REQUIRED WORK:
Return, word for word, the portion of the comment thread below starting at "If one follows" and ending at "in the source data.".

EXCERPTED TEXT:
>>>

Viewing a single comment thread. View all comments

mikeholczer t1_j6bb50x wrote

If one follows your steps, the most common outcome is one letter and there has no between-letter patterns which clearly doesn’t match the between-letter patterns of the source data.

−2

kilopeter OP t1_j6bbmom wrote

It does if you include the placeholder "characters" for the start and end of each name! The most probable "name" A represents three tokens: [name start], A, [name end]. And if you generate many names using the transition matrix, you will indeed observe that the frequency of [name start] -> A and A -> [name end] matches the corresponding frequencies in the source data.

EDIT: on reflection, I agree with you. I should introduce the heatmap as a description of transition probabilities, but should avoid walking the reader through using the transition matrix to generate new "names." I should separate the topic of generating new names using the transition matrix under the (invalid) Markov assumption as a diversion. Thanks for pointing out the flaw in my explanation. I'll edit my top level comment when I have a chance!

2

globglogabgalabyeast t1_j6bwjuz wrote

Did you already edit it? Cause I never got the impression that you were implying this process would lead to realistic names

2

kilopeter OP t1_j6ea6zq wrote

Nah, I'm only just now getting a chance to edit my top-level comment. Thanks for throwing in your vote! I feel like I can reword the "interpretation" part better to avoid any possible misinterpretation.

1

<<<

STORED DATA:
>>>

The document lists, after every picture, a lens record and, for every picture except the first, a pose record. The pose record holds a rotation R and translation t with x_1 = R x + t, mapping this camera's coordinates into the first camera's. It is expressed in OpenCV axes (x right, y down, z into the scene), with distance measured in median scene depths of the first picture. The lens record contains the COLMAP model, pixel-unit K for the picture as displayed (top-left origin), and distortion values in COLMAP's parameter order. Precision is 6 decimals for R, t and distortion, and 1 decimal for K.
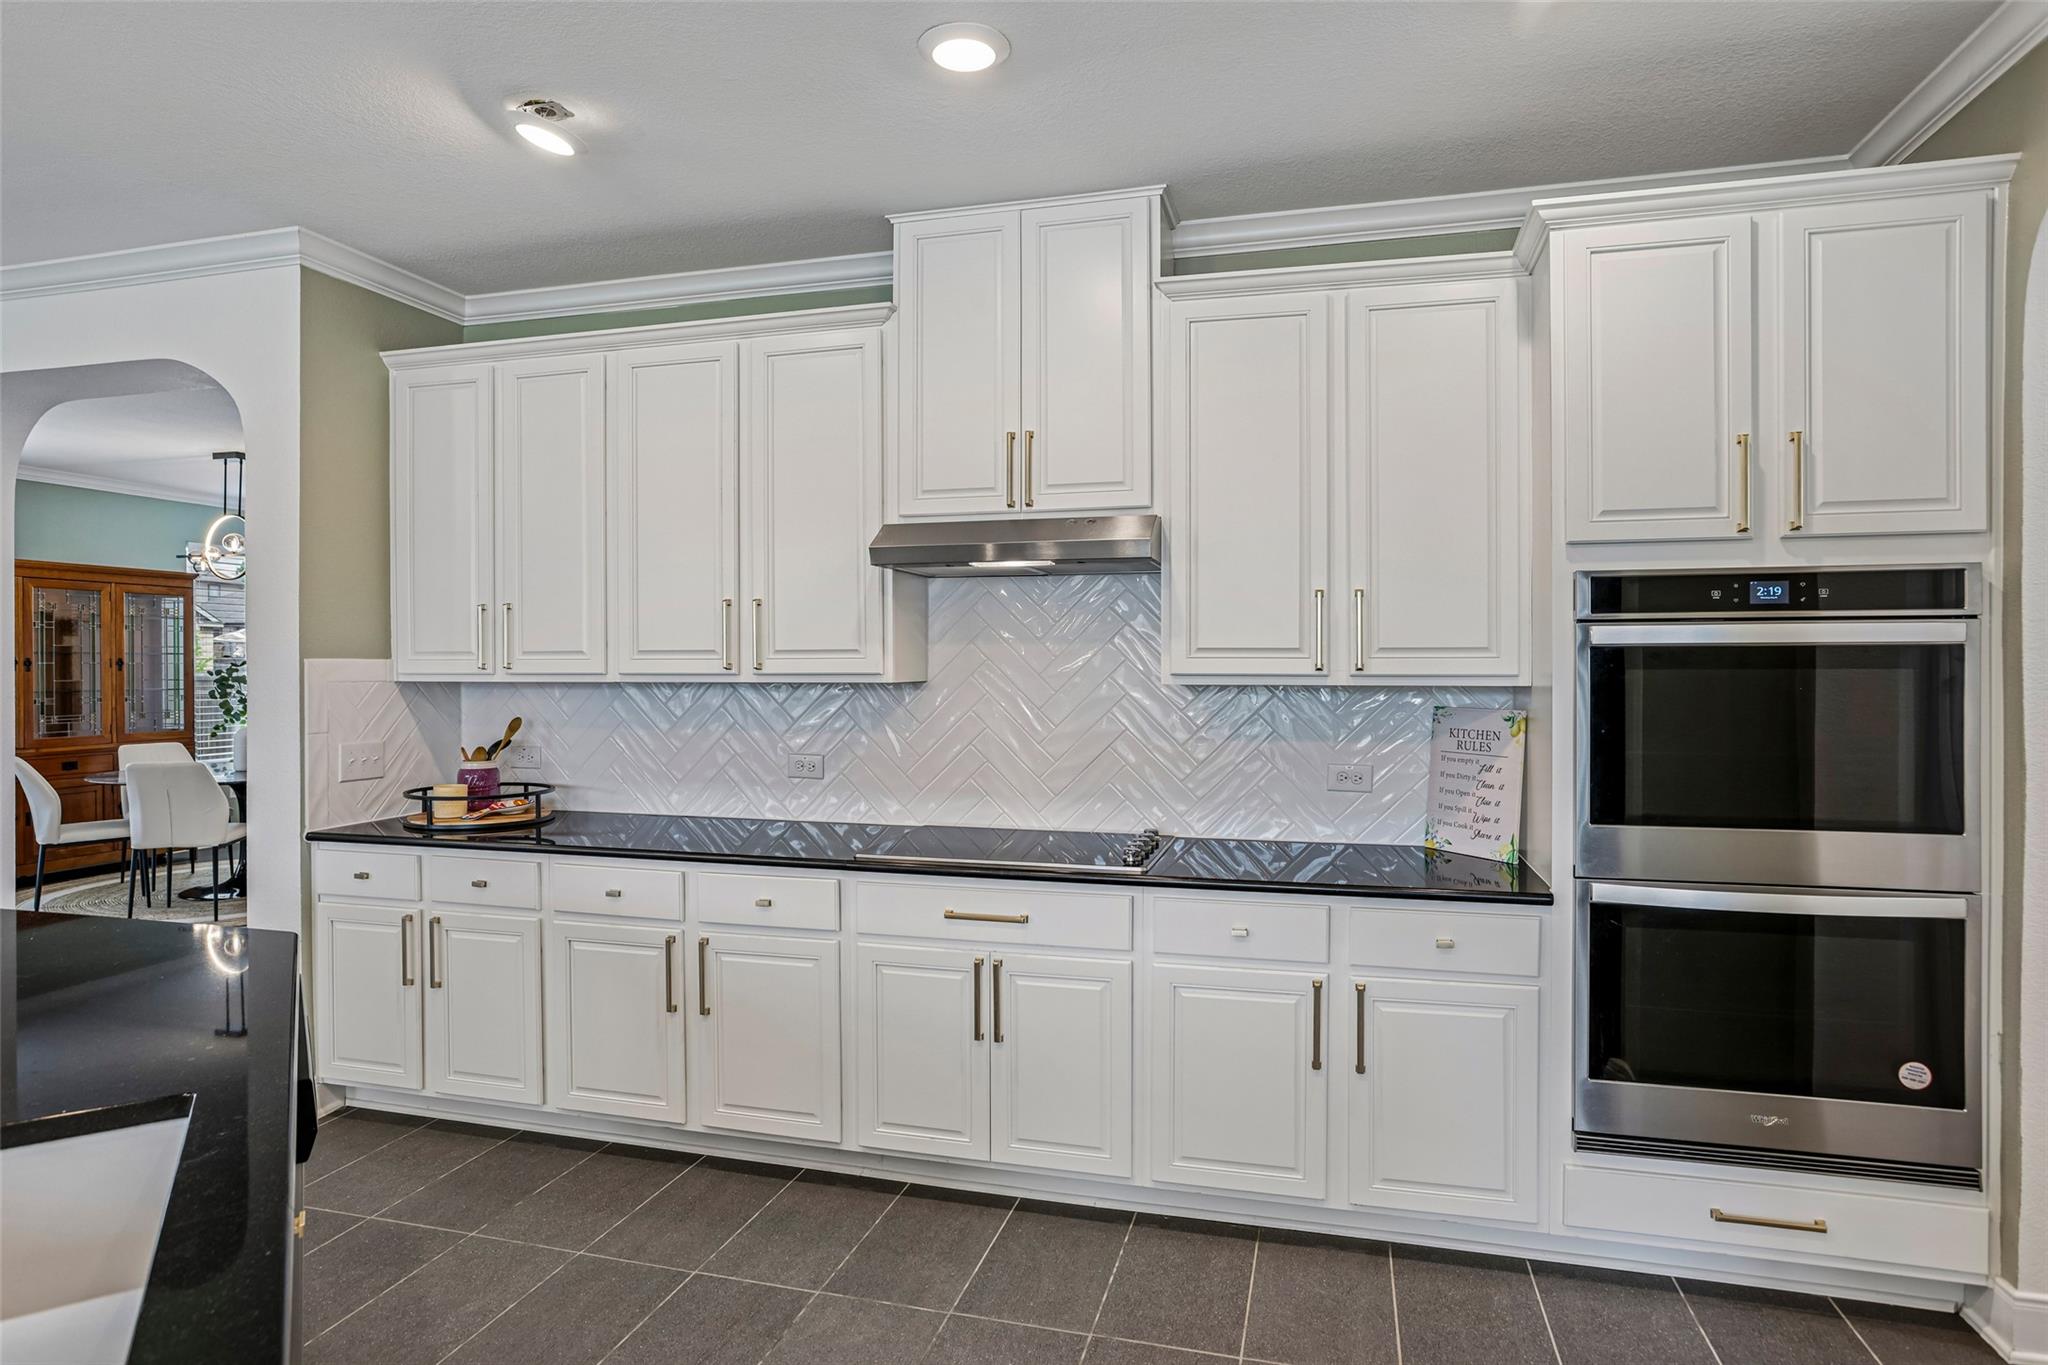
lens RADIAL K [[1099.7, 0, 1035.2], [0, 1099.7, 670.8], [0, 0, 1]] dist [0.020699, 0.001449]
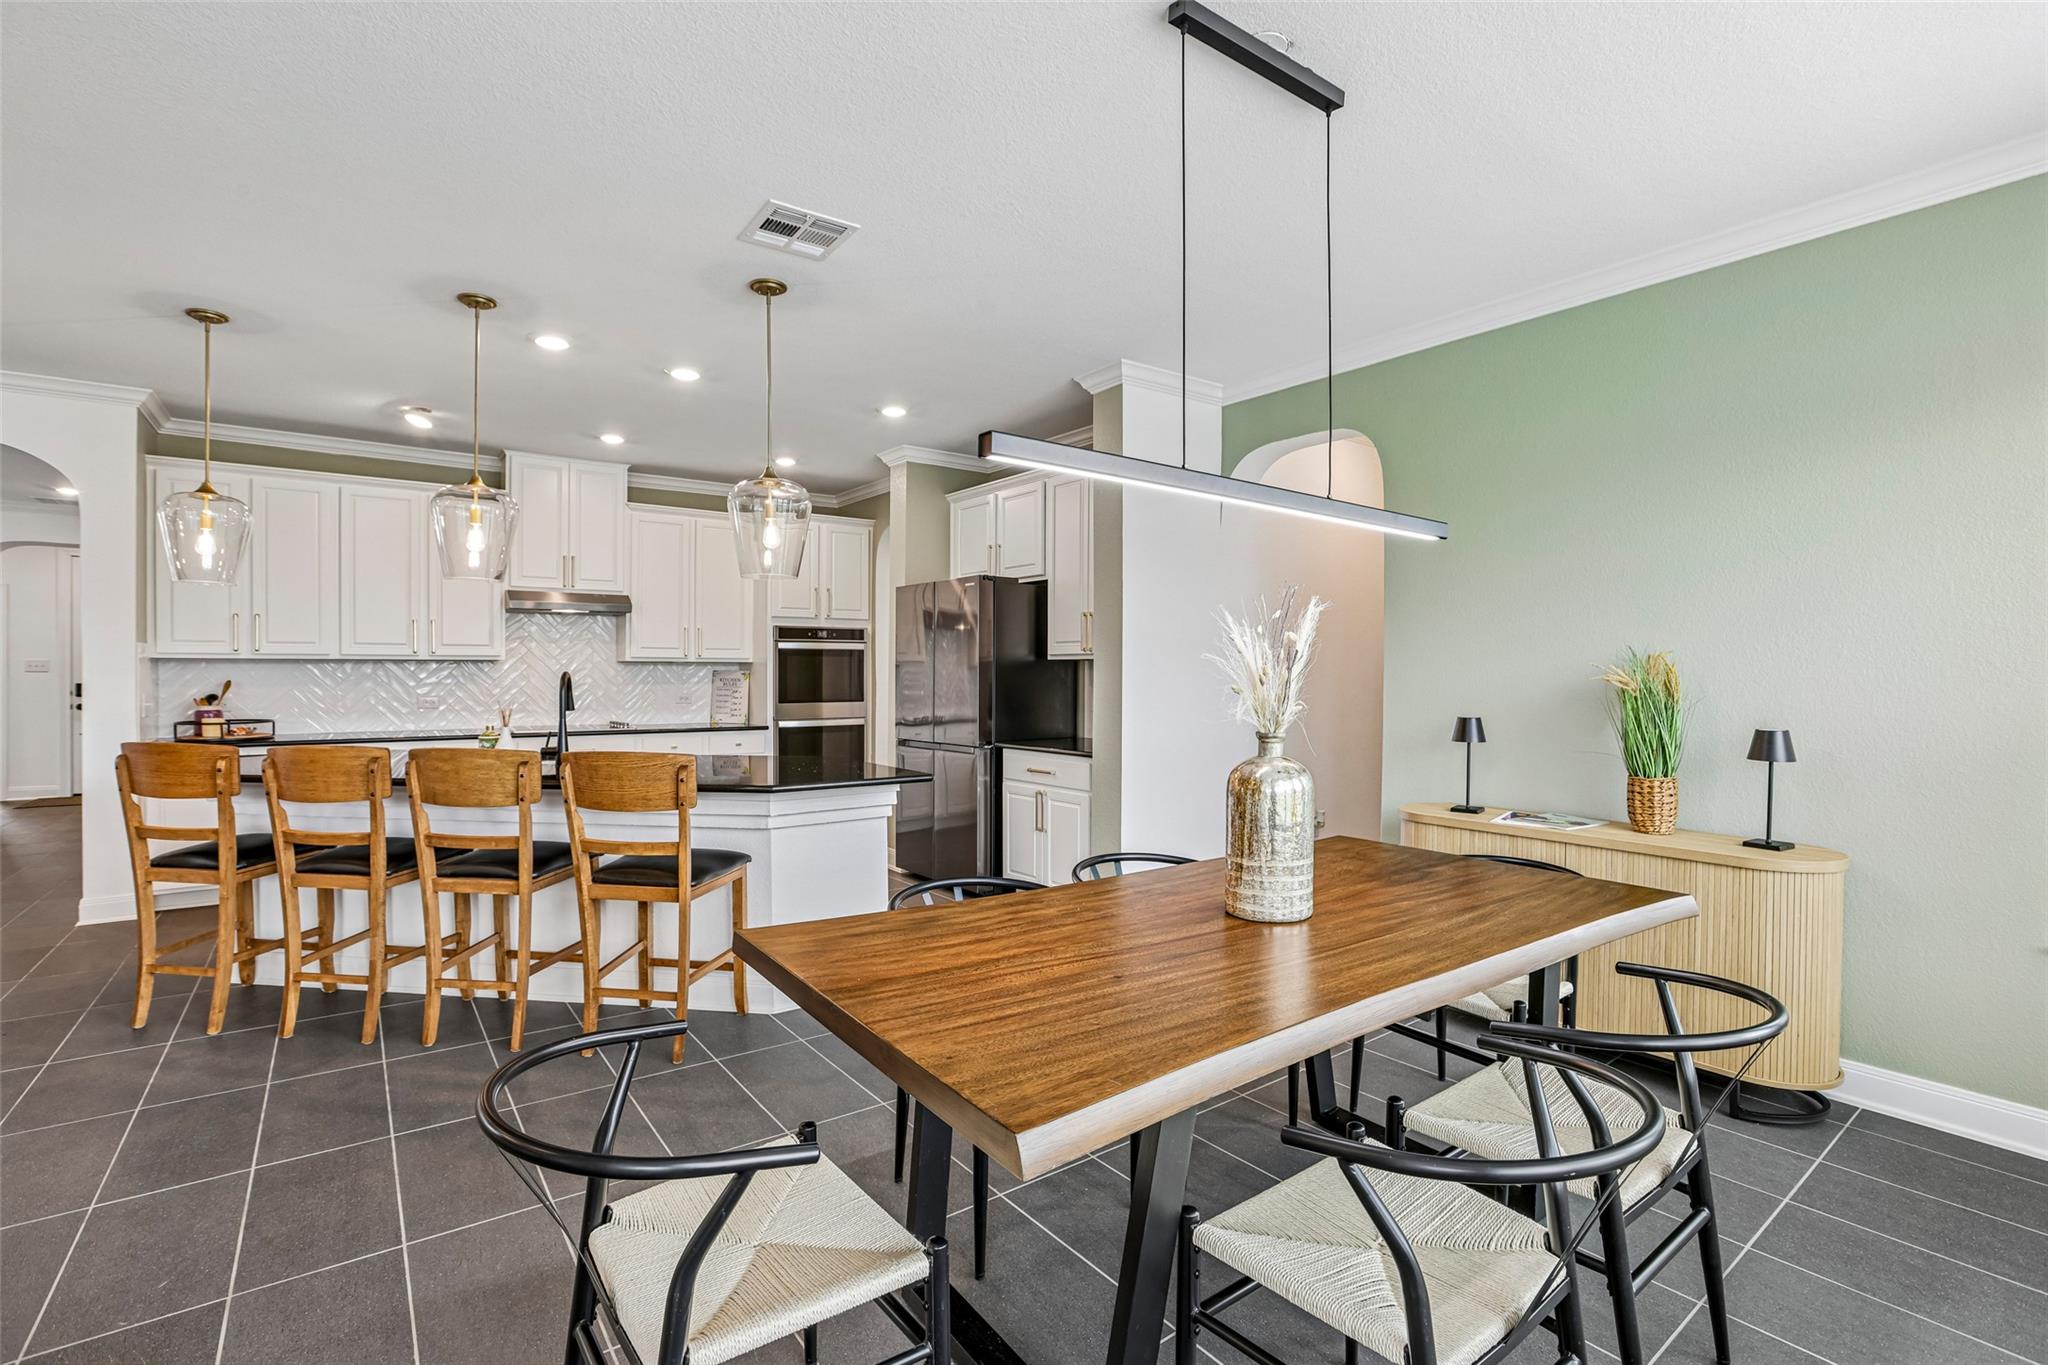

<<<

SOLUTION:
If one follows your steps, the most common outcome is one letter and there has no between-letter patterns which clearly doesn’t match the between-letter patterns of the source data.

−2

kilopeter OP t1_j6bbmom wrote

It does if you include the placeholder "characters" for the start and end of each name! The most probable "name" A represents three tokens: [name start], A, [name end]. And if you generate many names using the transition matrix, you will indeed observe that the frequency of [name start] -> A and A -> [name end] matches the corresponding frequencies in the source data.